Thousands of Israeli, Palestinian women march for peace
Arriving in Jerusalem after two-week walk, ‘Women Wage Peace’ rally participants demand Israeli-Palestinian deal

Israeli and Palestinian activists were ending a two-week march Sunday through parts of Israel and the West Bank with a Jerusalem rally to demand a peace deal.
The Women Wage Peace movement organized the march, which began on September 24 and includes participants who have themselves been affected by violence in the Israeli-Palestinian conflict.
Several thousand activists joined the march over the two weeks.

“We must come together to be able to reach the peace that we all want,” Michal Froman, who was stabbed by a Palestinian in January 2016 while pregnant with her fifth child, told AFP last week, saying she wants to “believe in peace.”
“As a religious woman, I say that to not believe in peace is to not believe in God.”
Huda Abuarquob, one of the organizers and a Palestinian from Hebron in the West Bank, said: “This march is not just another protest, but a way of saying that we want peace, and together we can obtain it.”
A 22-meter-high (70 feet) dress, billed as the world’s largest, was displayed for the first time near the Dead Sea in honor of the women as they walked past.
The dress, which has a circumference of 60 meters (200 feet), was created in 2007 by Israeli artist and activist Adi Yekutieli to highlight the plight of “chained” women whose husbands refuse them a Jewish bill of divorce.
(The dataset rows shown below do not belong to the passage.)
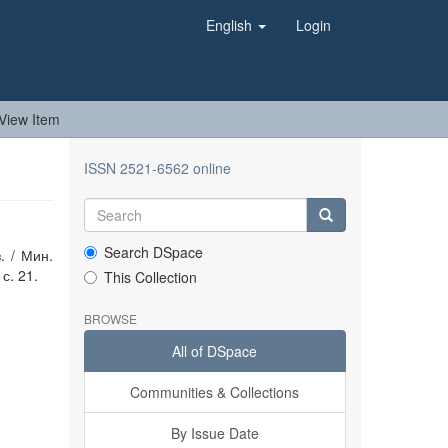
English
Login
View Item
ISSN 2521-6562 online
Search DSpace
. / Мин.
с. 21.
This Collection
BROWSE
All of DSpace
Communities & Collections
By Issue Date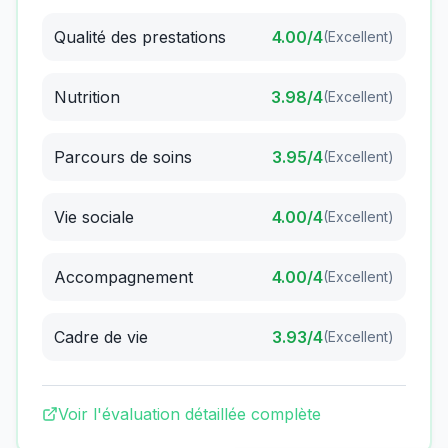
Qualité des prestations
4.00
/4
(
Excellent
)
Nutrition
3.98
/4
(
Excellent
)
Parcours de soins
3.95
/4
(
Excellent
)
Vie sociale
4.00
/4
(
Excellent
)
Accompagnement
4.00
/4
(
Excellent
)
Cadre de vie
3.93
/4
(
Excellent
)
Voir l'évaluation détaillée complète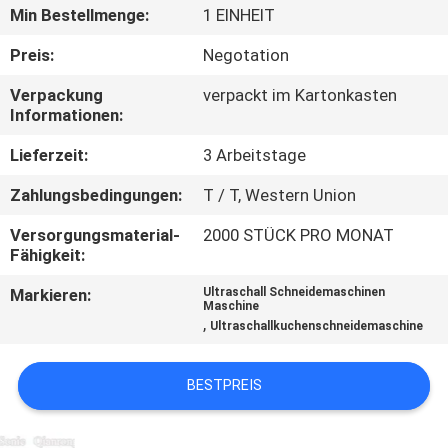
KONTAKTIEREN
Min Bestellmenge:
1 EINHEIT
SIE
Preis:
Negotation
UNS
Verpackung
verpackt im Kartonkasten
Informationen:
NEUIGKEITEN
Lieferzeit:
3 Arbeitstage
Zahlungsbedingungen:
T / T, Western Union
RECHTSSACHEN
Versorgungsmaterial-
2000 STÜCK PRO MONAT
Fähigkeit:
ANGEBOT
Markieren:
Ultraschall Schneidemaschinen
ANFORDERN
Maschine
,
Ultraschallkuchenschneidemaschine
SITEMAP
BESTPREIS
DATENSCHUTZRICHTLINIE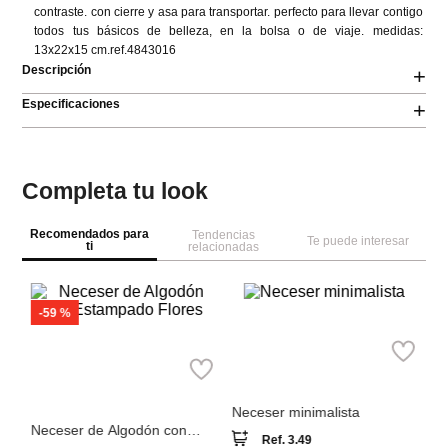
contraste. con cierre y asa para transportar. perfecto para llevar contigo 
todos tus básicos de belleza, en la bolsa o de viaje. medidas: 
13x22x15 cm.ref.4843016
Descripción
+
Especificaciones
+
Completa tu look
Recomendados para
Tendencias
Te puede interesar
ti
relacionadas
M
Ne
he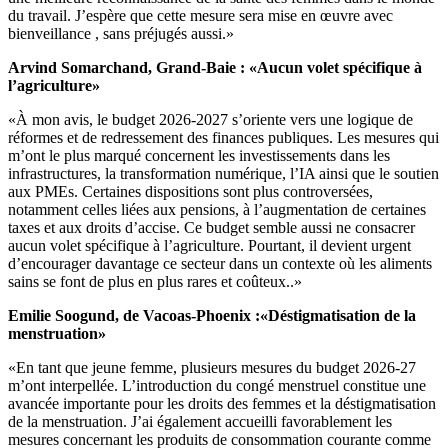
du travail. J’espère que cette mesure sera mise en œuvre avec
bienveillance , sans préjugés aussi.»
Arvind Somarchand, Grand-Baie : «Aucun volet spécifique à
l’agriculture»
«À mon avis, le budget 2026-2027 s’oriente vers une logique de
réformes et de redressement des finances publiques. Les mesures qui
m’ont le plus marqué concernent les investissements dans les
infrastructures, la transformation numérique, l’IA ainsi que le soutien
aux PMEs. Certaines dispositions sont plus controversées,
notamment celles liées aux pensions, à l’augmentation de certaines
taxes et aux droits d’accise. Ce budget semble aussi ne consacrer
aucun volet spécifique à l’agriculture. Pourtant, il devient urgent
d’encourager davantage ce secteur dans un contexte où les aliments
sains se font de plus en plus rares et coûteux..»
Emilie Soogund, de Vacoas-Phoenix :«Déstigmatisation de la
menstruation»
«En tant que jeune femme, plusieurs mesures du budget 2026-27
m’ont interpellée. L’introduction du congé menstruel constitue une
avancée importante pour les droits des femmes et la déstigmatisation
de la menstruation. J’ai également accueilli favorablement les
mesures concernant les produits de consommation courante comme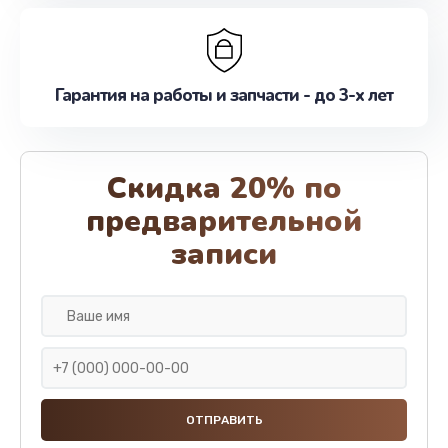
Гарантия на работы и запчасти - до 3-х лет
Скидка 20% по
предварительной
записи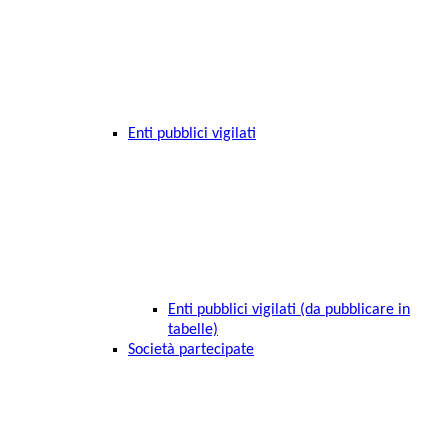
Enti pubblici vigilati
Enti pubblici vigilati (da pubblicare in
tabelle)
Società partecipate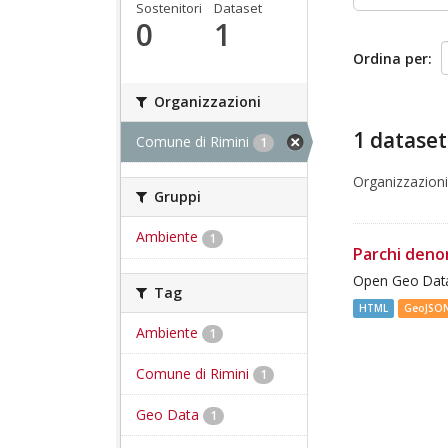
Sostenitori
Dataset
0
1
Ordina per
Organizzazioni
1 dataset
Comune di Rimini
1
Organizzazioni
Gruppi
Ambiente
1
Parchi deno
Open Geo Data
Tag
HTML
GeoJSO
Ambiente
1
Comune di Rimini
1
Geo Data
1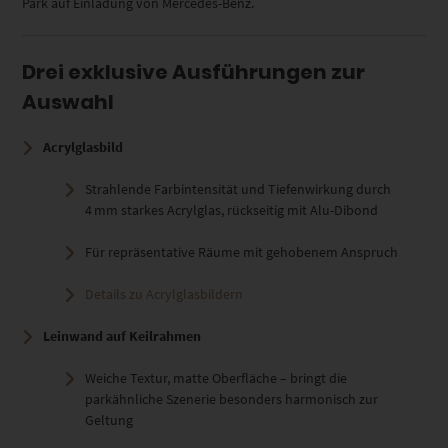
Park auf Einladung von Mercedes-Benz.
Drei exklusive Ausführungen zur
Auswahl
Acrylglasbild
Strahlende Farbintensität und Tiefenwirkung durch
4 mm starkes Acrylglas, rückseitig mit Alu-Dibond
Für repräsentative Räume mit gehobenem Anspruch
Details zu Acrylglasbildern
Leinwand auf Keilrahmen
Weiche Textur, matte Oberfläche – bringt die
parkähnliche Szenerie besonders harmonisch zur
Geltung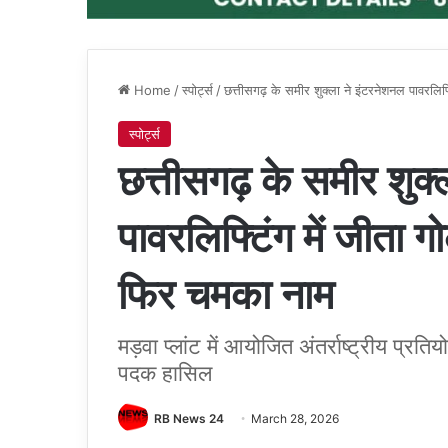
Home
/
स्पोर्ट्स
/
छत्तीसगढ़ के समीर शुक्ला ने इंटरनेशनल पावरलिफ
स्पोर्ट्स
छत्तीसगढ़ के समीर शुक्
पावरलिफ्टिंग में जीता 
फिर चमका नाम
मड़वा प्लांट में आयोजित अंतर्राष्ट्रीय प्रतियो
पदक हासिल
RB News 24
March 28, 2026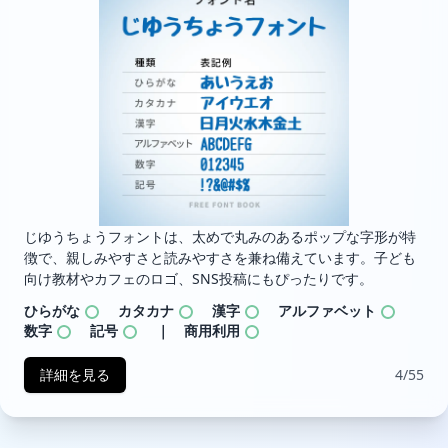
じゆうちょうフォントは、太めで丸みのあるポップな字形が特
徴で、親しみやすさと読みやすさを兼ね備えています。子ども
向け教材やカフェのロゴ、SNS投稿にもぴったりです。
ひらがな
カタカナ
漢字
アルファベット
数字
記号
｜ 商用利用
詳細を見る
4/55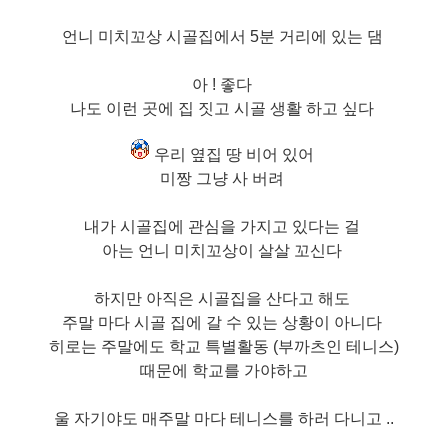
언니 미치꼬상 시골집에서 5분 거리에 있는 댐
아 ! 좋다
나도 이런 곳에 집 짓고 시골 생활 하고 싶다
우리 옆집 땅
비어 있어
미짱 그냥 사 버려
내가 시골집에 관심을 가지고 있다는 걸
아는 언니 미치꼬상이 살살 꼬신다
하지만 아직은 시골집을 산다고 해도
주말 마다 시골 집에 갈 수 있는 상황이 아니다
히로는 주말에도 학교 특별활동 (부까츠인 테니스)
때문에 학교를 가야하고
울 자기야도 매주말 마다 테니스를 하러 다니고 ..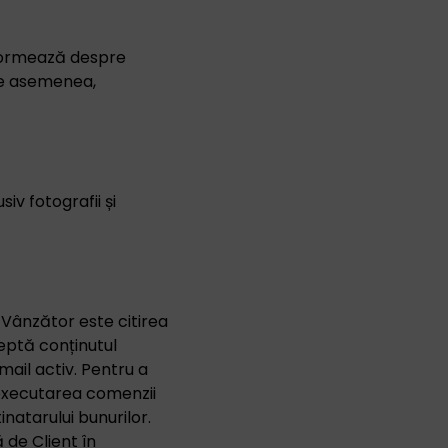
informează despre
 De asemenea,
iv fotografii și
 Vânzător este citirea
eptă conținutul
mail activ. Pentru a
u executarea comenzii
inatarului bunurilor.
 de Client în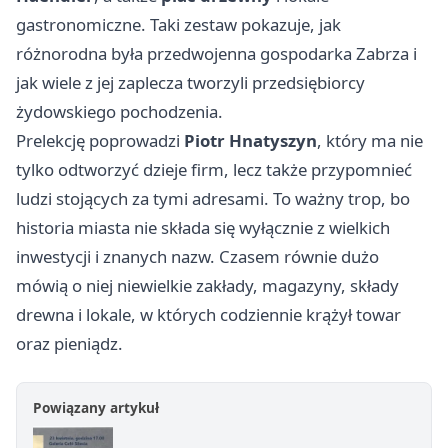
gastronomiczne. Taki zestaw pokazuje, jak
różnorodna była przedwojenna gospodarka Zabrza i
jak wiele z jej zaplecza tworzyli przedsiębiorcy
żydowskiego pochodzenia.
Prelekcję poprowadzi
Piotr Hnatyszyn
, który ma nie
tylko odtworzyć dzieje firm, lecz także przypomnieć
ludzi stojących za tymi adresami. To ważny trop, bo
historia miasta nie składa się wyłącznie z wielkich
inwestycji i znanych nazw. Czasem równie dużo
mówią o niej niewielkie zakłady, magazyny, składy
drewna i lokale, w których codziennie krążył towar
oraz pieniądz.
Powiązany artykuł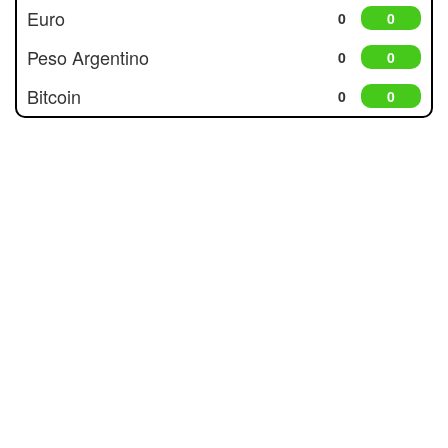
Euro
0
0
Peso Argentino
0
0
Bitcoin
0
0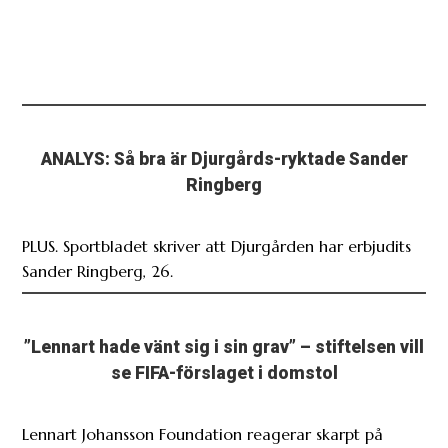
ANALYS: Så bra är Djurgårds-ryktade Sander
Ringberg
PLUS. Sportbladet skriver att Djurgården har erbjudits
Sander Ringberg, 26.
”Lennart hade vänt sig i sin grav” – stiftelsen vill
se FIFA-förslaget i domstol
Lennart Johansson Foundation reagerar skarpt på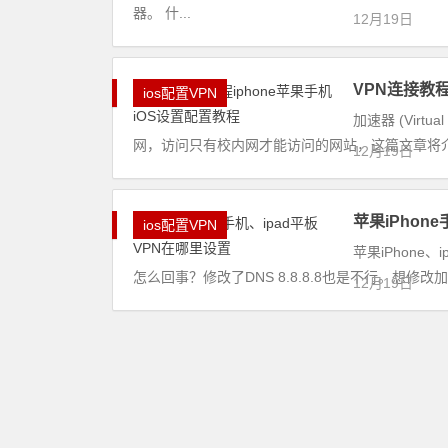
器。 什...
12月19日
VPN连接教程
ios配置VPN
加速器 (Virt
网，访问只有校内网才能访问的网站，这篇文章将介绍iOS
12月19日
苹果iPhon
ios配置VPN
苹果iPhone
怎么回事？修改了DNS 8.8.8.8也是不行。想修
12月19日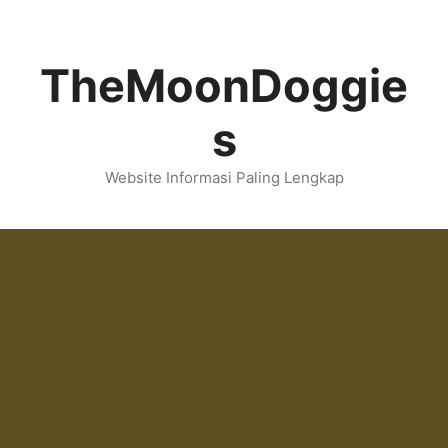
Skip
to
content
TheMoonDoggie
s
Website Informasi Paling Lengkap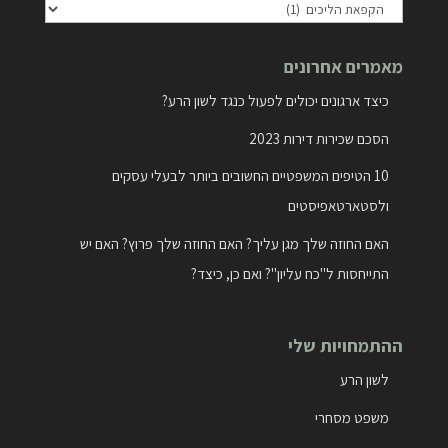
חפש
מאמרים
מאמרים אחרונים
לפי
קטיגוריות
כיצד ארגונים יכולים לפעול כנגד לשון הרע?
הסכם שכירות דירות 2023
10 הטיפים המשפטיים החשובים ביותר לבעלי עסקים
ולסטארטאפיסטים
האם החוזה שלך מגן עליך? האם החוזה שלך פרוץ? האם יש
התייחסות ל"כח עליון"? ואם כן, כיצד?
ההתמחויות שלי
לשון הרע
משפט מסחרי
It has never been shown publicly before.

The march comes at a time when many analysts see little hope for an Israeli-Palestinian peace deal.
Palestinian Authority President Mahmoud Abbas is 82 and unpopular, while Israeli Prime Minister Benjamin Netanyahu leads what is seen as the most right-wing government in his country’s history.
In 2015, Women Wage Peace members fasted in relays over 50 days, the length of the 2014 war between Israel and the Hamas terror group in the Gaza Strip.
Sunday’s arrival in Jerusalem coincides with the week-long Jewish holiday of Sukkot, which commemorates the Jewish journey through the Sinai after their exodus from Egypt.
Earlier Sunday, thousands of Jews gathered at Jerusalem’s Western Wall for a priestly blessing held during the holiday each year.